* **WRITTEN EXERCISE**: Name every person mentioned by name in the forum thread below.

|
Hi, I try to analyse data using a boosted decision tree. For this purpose I have a variety of discriminating features. However, I do not want to use all of them, but rather select the most powerful once. Further I need to select a model for my BDT, i.e. the parameters like number of trees or minimum number of events in each leaf. The latter is done by a grid search using a 5-fold cross validation procedure. Now the problem for me is the correlation between those optimisations: For a given set of parameters of my model I would select a specific set of features, while for the next point in my grid I maybe select a different set of features. So what I would need to do (in my understanding) is a feature selection at each point in my grid to select the optimal set of parameters/features. This is of course very cpu time consuming and I'm not sure if there is any straight forward way to implement this within scikit-learn. So my question would be if anyone has some experience with such kind of problems and if there is any solution to this? Or if it at all matters, or if it is a negligible effect? Many thanks in advance!!! Cheers, Marcus |
|
Hi, thanks a lot for your replies (and the very interesting paper). I actually haven't thought about the feature selection done at each grid point. So this way should be fine. Thanks |
|
You can do boosting with sparsity and structured sparsity, as shown in this paper by John Duchi and Yoram Singer. |
|
A decision tree implicitly performs feature selection during its construction. If a feature is not useful for discrimination, it will not be selected at any point in the node splitting process, unless you request a very deep tree. So, you really have only 2 parameters for model selection - tree depth and number of trees. |

* **MATERIAL SUPPLIED**:
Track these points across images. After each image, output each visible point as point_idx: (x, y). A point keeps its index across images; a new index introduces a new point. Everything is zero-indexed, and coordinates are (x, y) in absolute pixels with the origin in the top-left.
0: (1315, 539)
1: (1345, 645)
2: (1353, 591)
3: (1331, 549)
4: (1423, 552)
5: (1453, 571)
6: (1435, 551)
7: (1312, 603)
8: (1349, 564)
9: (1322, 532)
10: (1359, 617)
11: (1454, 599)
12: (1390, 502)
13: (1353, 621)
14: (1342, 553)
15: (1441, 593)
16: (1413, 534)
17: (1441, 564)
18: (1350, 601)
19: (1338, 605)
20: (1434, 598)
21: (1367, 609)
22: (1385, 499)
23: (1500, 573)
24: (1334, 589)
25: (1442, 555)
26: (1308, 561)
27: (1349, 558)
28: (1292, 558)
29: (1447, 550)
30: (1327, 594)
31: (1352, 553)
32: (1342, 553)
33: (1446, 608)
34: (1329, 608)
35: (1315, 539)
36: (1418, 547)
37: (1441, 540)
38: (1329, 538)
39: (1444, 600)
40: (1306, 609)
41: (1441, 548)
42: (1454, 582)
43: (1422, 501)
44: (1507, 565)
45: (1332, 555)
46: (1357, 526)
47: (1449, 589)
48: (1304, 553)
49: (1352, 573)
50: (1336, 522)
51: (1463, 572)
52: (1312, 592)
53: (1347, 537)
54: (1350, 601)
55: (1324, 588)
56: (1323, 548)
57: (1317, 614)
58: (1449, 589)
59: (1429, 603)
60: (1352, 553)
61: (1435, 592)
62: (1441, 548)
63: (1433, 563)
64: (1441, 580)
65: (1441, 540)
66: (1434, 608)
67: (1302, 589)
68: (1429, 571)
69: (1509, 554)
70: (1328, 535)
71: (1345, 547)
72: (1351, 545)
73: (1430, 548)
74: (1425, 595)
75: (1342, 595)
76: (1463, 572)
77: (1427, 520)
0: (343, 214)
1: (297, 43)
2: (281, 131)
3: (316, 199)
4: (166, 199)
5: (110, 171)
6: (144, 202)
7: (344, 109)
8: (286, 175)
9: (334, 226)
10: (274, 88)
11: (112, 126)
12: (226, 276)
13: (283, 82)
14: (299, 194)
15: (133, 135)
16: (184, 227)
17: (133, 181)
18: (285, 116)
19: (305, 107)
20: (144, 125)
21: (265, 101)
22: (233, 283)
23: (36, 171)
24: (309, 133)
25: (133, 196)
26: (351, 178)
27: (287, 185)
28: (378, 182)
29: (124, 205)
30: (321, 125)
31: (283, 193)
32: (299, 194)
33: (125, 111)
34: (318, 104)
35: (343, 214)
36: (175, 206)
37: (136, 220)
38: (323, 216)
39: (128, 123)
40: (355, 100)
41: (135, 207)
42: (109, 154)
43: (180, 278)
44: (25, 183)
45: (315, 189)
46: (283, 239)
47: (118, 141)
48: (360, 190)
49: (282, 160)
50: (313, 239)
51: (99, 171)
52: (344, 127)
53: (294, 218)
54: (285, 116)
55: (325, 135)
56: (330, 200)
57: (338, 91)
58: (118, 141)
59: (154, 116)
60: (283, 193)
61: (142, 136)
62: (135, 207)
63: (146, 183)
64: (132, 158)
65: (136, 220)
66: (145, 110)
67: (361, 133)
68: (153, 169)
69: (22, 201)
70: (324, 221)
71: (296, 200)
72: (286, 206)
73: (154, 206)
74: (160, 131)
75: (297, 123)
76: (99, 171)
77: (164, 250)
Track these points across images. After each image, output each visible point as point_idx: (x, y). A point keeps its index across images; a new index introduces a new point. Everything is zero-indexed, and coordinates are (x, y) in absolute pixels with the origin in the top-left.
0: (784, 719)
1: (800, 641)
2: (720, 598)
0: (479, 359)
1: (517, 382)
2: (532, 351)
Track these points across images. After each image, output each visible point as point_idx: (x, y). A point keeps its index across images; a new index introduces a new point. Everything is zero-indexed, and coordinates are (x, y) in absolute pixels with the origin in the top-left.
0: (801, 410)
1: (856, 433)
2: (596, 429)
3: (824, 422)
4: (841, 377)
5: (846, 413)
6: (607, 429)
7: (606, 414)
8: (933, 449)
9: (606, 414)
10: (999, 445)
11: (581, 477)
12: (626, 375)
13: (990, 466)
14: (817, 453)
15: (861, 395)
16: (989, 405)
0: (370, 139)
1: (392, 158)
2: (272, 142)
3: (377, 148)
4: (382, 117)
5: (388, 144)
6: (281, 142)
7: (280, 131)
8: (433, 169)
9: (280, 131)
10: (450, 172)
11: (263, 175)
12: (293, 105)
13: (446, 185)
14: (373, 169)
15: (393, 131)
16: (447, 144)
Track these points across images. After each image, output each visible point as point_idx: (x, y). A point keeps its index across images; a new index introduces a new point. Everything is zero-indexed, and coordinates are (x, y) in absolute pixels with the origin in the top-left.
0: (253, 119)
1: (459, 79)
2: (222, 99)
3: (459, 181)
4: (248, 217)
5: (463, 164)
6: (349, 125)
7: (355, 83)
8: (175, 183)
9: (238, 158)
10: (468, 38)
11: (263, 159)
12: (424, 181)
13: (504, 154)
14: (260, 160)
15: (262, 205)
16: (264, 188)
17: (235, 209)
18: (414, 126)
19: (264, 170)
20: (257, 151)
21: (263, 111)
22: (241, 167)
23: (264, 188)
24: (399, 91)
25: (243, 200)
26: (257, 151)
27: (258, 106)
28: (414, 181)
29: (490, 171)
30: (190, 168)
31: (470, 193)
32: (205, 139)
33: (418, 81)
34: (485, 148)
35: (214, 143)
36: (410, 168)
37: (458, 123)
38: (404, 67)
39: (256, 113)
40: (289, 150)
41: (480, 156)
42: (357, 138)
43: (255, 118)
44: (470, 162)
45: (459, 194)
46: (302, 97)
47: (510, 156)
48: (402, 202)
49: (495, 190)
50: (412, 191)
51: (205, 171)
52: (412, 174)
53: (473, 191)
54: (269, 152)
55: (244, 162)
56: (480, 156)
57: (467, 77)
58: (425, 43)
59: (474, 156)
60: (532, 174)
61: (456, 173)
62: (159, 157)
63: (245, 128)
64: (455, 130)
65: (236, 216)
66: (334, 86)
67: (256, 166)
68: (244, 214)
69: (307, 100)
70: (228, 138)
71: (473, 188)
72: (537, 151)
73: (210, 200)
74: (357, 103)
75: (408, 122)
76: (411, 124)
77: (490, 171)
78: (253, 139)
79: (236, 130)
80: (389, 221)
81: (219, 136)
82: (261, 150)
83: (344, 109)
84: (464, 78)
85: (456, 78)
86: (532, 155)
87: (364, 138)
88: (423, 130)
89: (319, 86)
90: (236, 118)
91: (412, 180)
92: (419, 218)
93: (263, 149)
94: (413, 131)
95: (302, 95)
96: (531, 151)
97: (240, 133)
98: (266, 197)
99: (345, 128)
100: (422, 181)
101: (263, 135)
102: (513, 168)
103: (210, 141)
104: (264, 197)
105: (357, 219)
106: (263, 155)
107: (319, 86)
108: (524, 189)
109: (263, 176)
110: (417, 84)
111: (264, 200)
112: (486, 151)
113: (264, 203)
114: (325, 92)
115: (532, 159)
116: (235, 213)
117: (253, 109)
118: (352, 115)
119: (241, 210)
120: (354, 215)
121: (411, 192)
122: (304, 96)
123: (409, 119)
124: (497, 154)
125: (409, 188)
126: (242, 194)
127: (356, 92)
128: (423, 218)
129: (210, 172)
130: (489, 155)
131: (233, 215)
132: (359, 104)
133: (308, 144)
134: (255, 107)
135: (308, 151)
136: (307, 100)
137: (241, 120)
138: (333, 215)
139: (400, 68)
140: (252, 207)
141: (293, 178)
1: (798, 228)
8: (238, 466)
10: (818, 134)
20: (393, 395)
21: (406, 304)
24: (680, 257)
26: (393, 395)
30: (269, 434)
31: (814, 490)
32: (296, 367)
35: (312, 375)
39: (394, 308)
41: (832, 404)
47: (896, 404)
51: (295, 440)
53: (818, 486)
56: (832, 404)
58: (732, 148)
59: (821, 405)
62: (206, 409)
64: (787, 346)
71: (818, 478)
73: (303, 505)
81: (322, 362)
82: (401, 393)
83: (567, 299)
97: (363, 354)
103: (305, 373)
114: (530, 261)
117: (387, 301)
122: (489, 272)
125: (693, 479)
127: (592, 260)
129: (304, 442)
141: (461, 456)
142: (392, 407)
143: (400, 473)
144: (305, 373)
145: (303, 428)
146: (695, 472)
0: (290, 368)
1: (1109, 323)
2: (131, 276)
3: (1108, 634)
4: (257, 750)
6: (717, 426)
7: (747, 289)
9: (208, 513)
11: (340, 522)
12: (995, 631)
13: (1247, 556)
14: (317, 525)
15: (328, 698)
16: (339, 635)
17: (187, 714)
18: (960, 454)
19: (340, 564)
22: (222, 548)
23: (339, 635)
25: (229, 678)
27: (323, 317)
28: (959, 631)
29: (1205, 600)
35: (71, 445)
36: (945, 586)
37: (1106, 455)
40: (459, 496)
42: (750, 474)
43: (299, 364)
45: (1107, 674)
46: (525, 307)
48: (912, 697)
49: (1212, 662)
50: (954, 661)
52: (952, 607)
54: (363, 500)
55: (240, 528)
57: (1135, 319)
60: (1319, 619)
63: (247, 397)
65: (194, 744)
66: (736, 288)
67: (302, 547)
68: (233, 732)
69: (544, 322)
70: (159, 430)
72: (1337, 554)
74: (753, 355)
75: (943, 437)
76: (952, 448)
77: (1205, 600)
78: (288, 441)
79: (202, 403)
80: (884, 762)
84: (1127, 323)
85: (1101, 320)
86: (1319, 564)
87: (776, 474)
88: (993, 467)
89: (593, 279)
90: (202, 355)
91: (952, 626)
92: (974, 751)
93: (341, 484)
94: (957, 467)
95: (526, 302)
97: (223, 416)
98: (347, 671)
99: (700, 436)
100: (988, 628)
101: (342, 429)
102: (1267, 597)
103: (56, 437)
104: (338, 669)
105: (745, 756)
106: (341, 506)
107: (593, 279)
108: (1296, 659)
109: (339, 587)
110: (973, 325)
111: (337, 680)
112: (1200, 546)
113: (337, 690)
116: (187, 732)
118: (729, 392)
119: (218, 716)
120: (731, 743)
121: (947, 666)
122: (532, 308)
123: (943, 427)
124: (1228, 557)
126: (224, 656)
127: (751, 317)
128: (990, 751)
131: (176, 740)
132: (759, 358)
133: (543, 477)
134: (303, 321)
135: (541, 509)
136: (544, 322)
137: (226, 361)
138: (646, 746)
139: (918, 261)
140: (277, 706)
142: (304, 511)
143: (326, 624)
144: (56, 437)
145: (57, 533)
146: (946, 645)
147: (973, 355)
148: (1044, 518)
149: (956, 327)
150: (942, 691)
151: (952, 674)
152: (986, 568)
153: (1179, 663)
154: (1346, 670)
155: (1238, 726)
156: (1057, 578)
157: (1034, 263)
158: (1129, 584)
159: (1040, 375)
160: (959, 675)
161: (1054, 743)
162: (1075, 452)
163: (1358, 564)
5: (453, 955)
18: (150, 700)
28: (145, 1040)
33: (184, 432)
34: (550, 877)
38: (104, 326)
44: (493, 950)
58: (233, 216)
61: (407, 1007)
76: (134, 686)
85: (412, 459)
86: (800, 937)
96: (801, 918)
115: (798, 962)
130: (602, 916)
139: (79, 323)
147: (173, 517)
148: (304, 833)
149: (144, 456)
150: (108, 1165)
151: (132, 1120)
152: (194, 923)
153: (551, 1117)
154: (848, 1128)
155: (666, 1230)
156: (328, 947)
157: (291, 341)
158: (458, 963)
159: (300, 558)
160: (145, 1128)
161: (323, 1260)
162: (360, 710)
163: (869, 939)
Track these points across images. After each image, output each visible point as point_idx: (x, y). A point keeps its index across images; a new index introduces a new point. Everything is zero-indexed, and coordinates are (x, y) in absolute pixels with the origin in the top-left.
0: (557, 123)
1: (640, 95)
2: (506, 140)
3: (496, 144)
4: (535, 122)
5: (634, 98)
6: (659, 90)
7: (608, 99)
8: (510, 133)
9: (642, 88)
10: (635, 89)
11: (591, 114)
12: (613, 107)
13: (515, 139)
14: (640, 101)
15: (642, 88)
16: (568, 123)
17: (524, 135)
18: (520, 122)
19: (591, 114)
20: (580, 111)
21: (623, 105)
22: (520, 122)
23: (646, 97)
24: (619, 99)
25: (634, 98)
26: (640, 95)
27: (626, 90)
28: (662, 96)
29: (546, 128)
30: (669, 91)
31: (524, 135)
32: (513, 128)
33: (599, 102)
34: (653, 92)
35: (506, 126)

* **SOLUTION TO THE EXERCISE**: Marcus, John Duchi, Yoram Singer